Note: the OBJ datastreams are not deleted automatically, but rather are listed at the collection level (or compound object level) on the Manage | Archivematica tab. They can be deleted individually or in bulk. Note also that the callback does not currently work on objects whose access is restricted by a XACML policy.
On the Archivematica dashboard:
- Add the IP address of the storage service to the IP whitelist for the REST API. This is needed to allow transfers to be approved automatically.
Storage Service - gunicorn settings
- The default SS gunicorn worker class (gevent) is incompatible with Python's multiprocessing package, which is required for the Sword API. To resolve this:
1. Add the line `env SS_GUNICORN_WORKER_CLASS=sync` to the AM SS service config file at /etc/init/archivematica-storage-service.conf.

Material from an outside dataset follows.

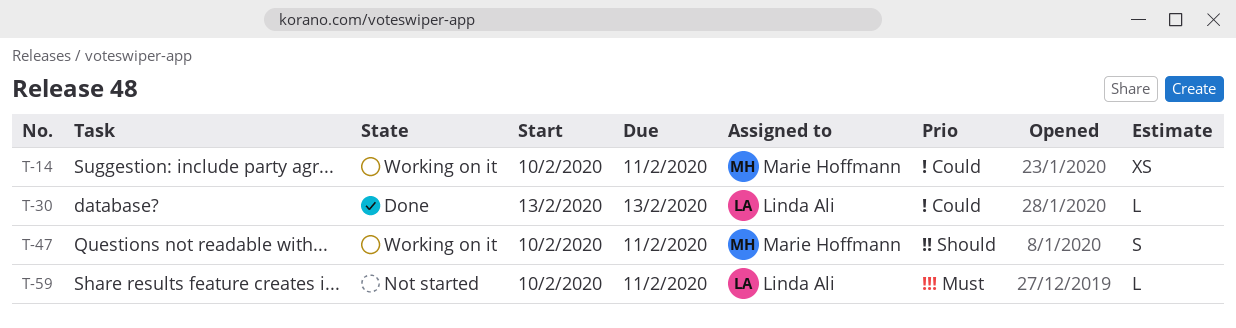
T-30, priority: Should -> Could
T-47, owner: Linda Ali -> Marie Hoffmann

2. Reload the config and restart the SS service:
$ sudo initctl reload-configuration
$ sudo service archivematica-storage-service restart
3. Check the SS logs and expect the last
Using worker line to be
Using worker: sync and NOT
Using worker: gevent:
$ sudo vi /var/log/upstart/archivematica-storage-service.log
Archivematica automation tools:
- It is recommended that automation tools be used to regularly clean up the Archivematica dashboard (transfers and ingests). With too many transfers/ingests remaining on the dashboard, response time becomes very slow. A script is available to hide completed transfers and ingests. If a transfer/SIP is rejected or fails, it will remain on the dashboard, but otherwise (even if there are other errors) it will be hidden.

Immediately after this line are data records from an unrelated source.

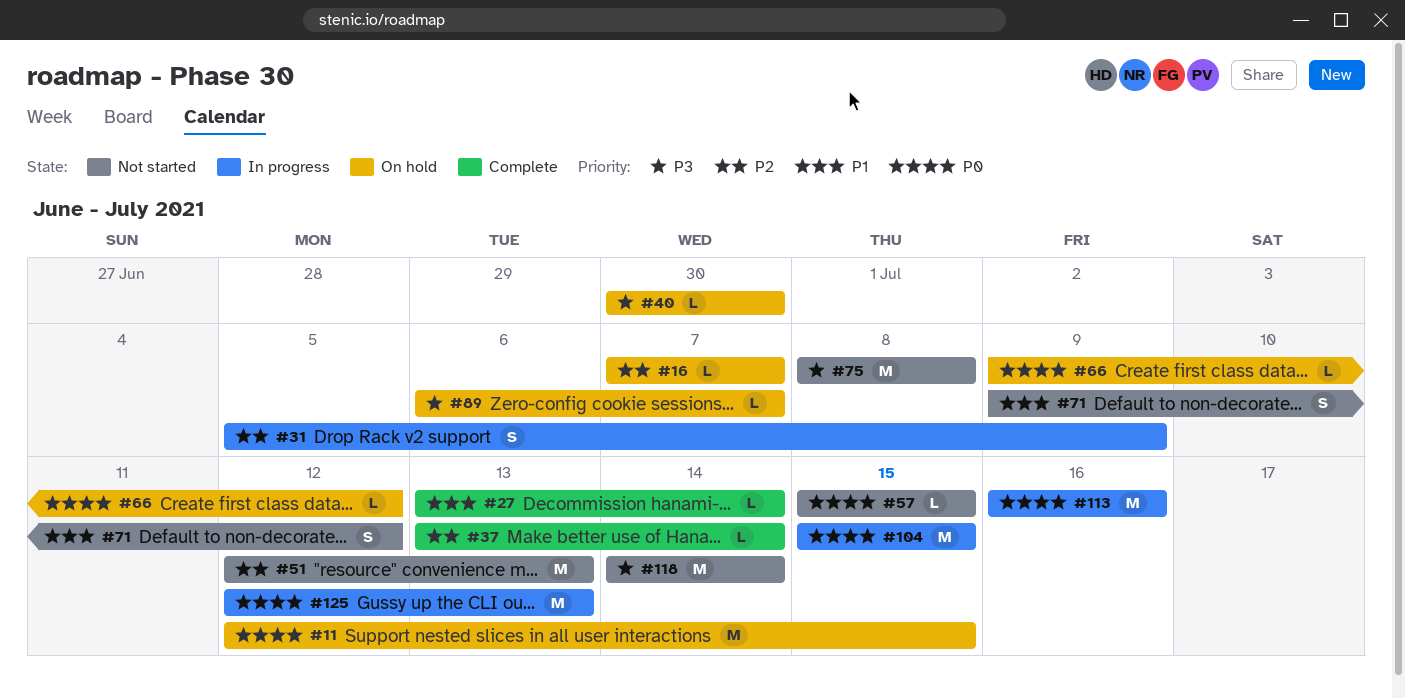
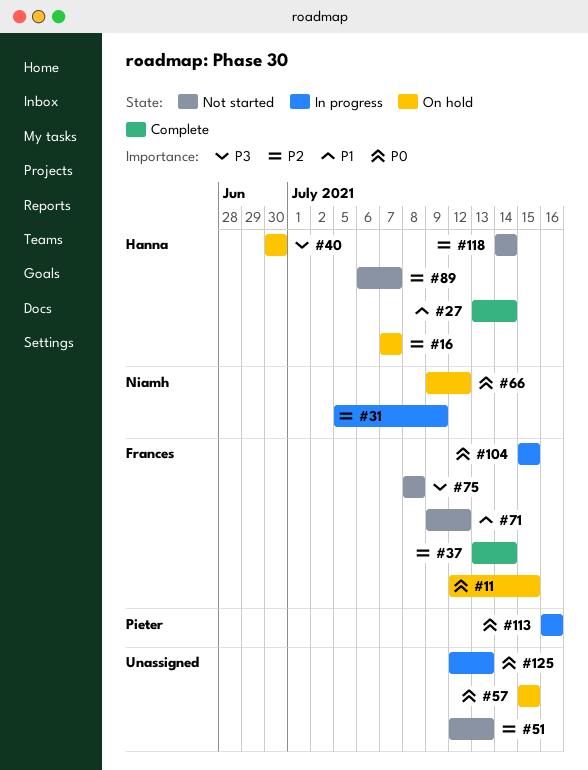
#57, status: Not started -> On hold
#89, status: On hold -> Not started
#89, priority: P3 -> P2
#118, priority: P3 -> P2

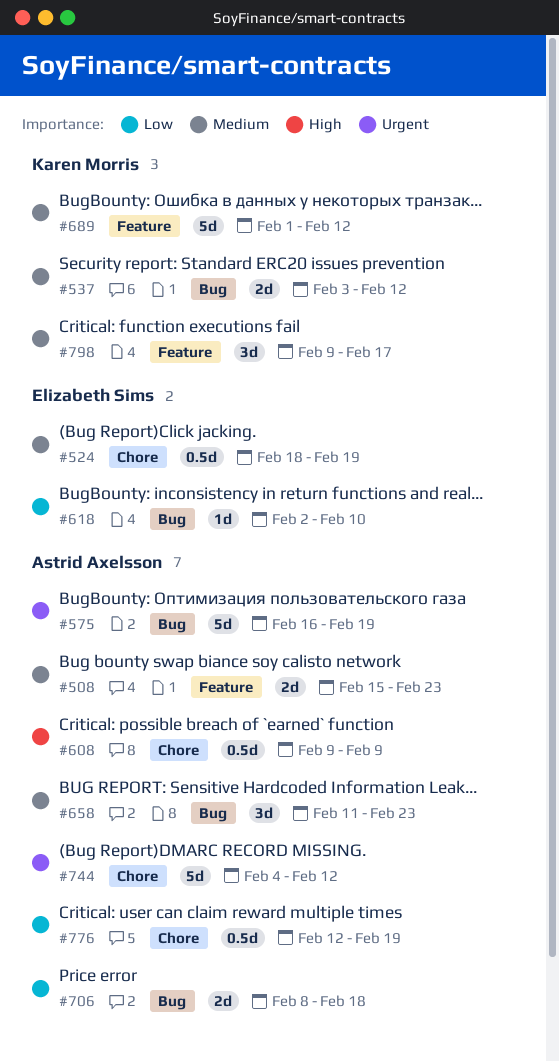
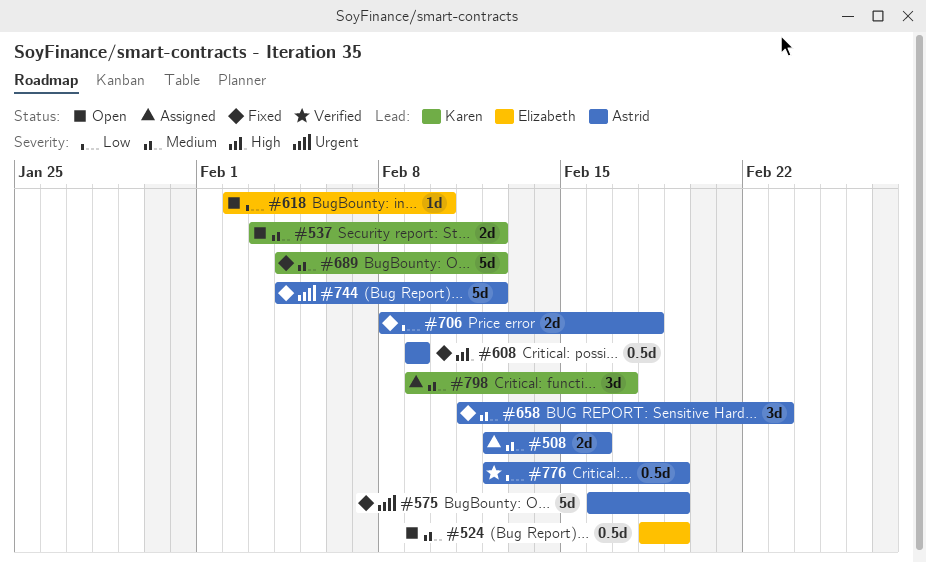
#508, start: Feb 15 -> Feb 12
#508, due: Feb 23 -> Feb 16
#689, start: Feb 1 -> Feb 4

- This script is part of Artefactual Systems' automation-tools repository (transfers/amclient.py). Crontab can be used to invoke it regularly.
sudo python amclient.py close-completed-transfers --am-user-name <username> <archivematica-api-key>
sudo python amclient.py close-completed-ingests --am-user-name <username> <archivematica-api-key>
where archivematica-api-key is the API key for the dashboard user.
- configure Archidora, at
- Archivematica Storage Service Base URL - normally http://archivematica-url:8000
- Deposit Location - will be configured automatically once storage service URL is entered
- Archivematica User - Archivematica dashboard user to be used for Islandora integration (not storage service)

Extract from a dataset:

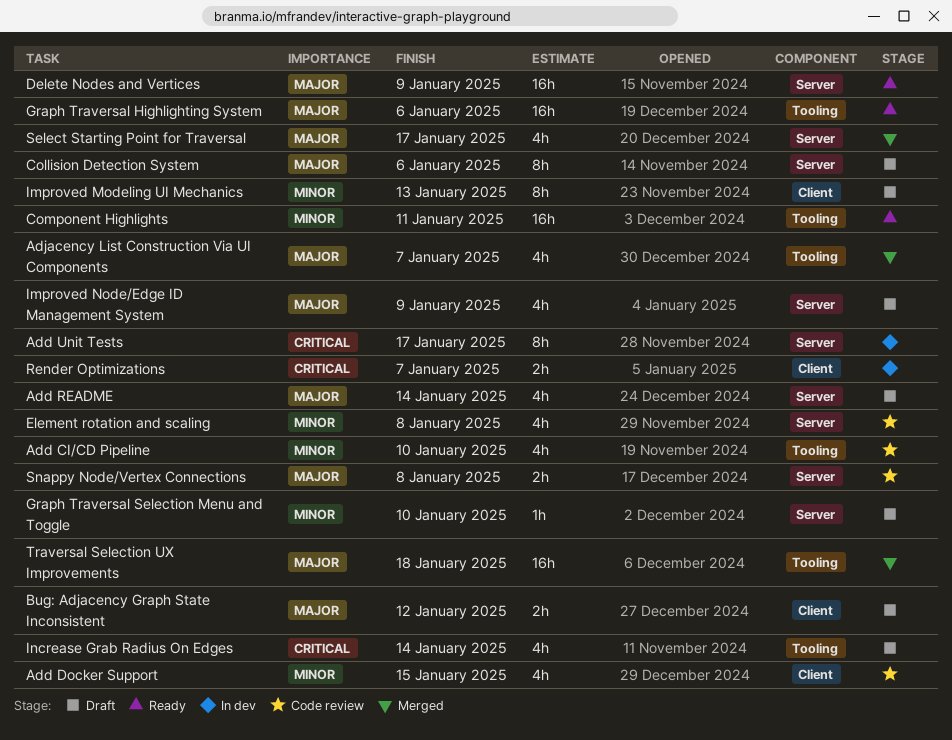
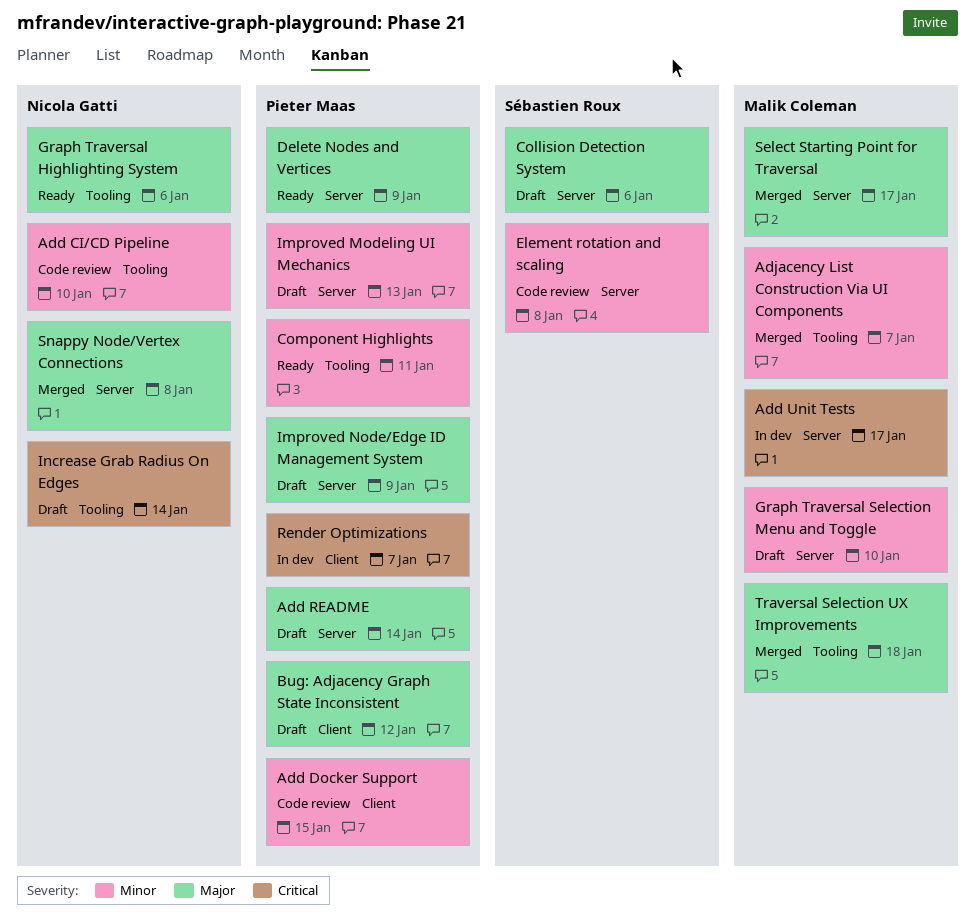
Adjacency List Construction Via UI Components, priority: Major -> Minor
Improved Modeling UI Mechanics, label: Client -> Server
Snappy Node/Vertex Connections, status: Code review -> Merged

- Archivematica API Key - API key for the Archivematica dashboard user listed above
- EM-IRI Solr field - used for constructing Sword API call (default is "RELS_EXT_edit_media_uri_ms")
- AIP max age - new objects will not be added to a deposit after the specified time has elapsed
- AIP max size - new objects will not be added to a deposit after the specified size has been reached. Note that this is really the transfer size; the AIP could be larger due to normalized objects
- Cron time - the amount of time for which the queue of items will be allowed to process, at each cron invocation. Setting a higher time is recommended if compound objects are being ingested (especially manually), otherwise the relationships may not be included in the METS file sent to Archivematica
- Cron must be enabled. You may also need to add a rule to the firewall on the Fedora server to allow access from the Archivematica storage service (e.g. to port 8080)
As a side-effect of using Cron Queues, the submission of objects to Archivematica may not complete during any one invocation of Cron. It is also recommended that cron run at reasonably frequent intervals (e.g. every five minutes), otherwise the expected callbacks may not be triggered often enough.
- Collection-level configuration:
- Optionally, check off "Don't Archive Children" to stop objects from being sent to Archivematica for a particular collection.
A sample drush script is available to ingest Islandora collections in batch (e.g. for objects created before archidora was deployed on an Islandora instance).
sudo drush -u 1 archidora-send-collection-to-archivematica --target=islandora:collection1
sudo drush -u 1 asca --target=islandora:collection1
Currently, it is not recursive (but an unmerged pull request adds this functionality). It also ignores the "Don't Archive Children" setting.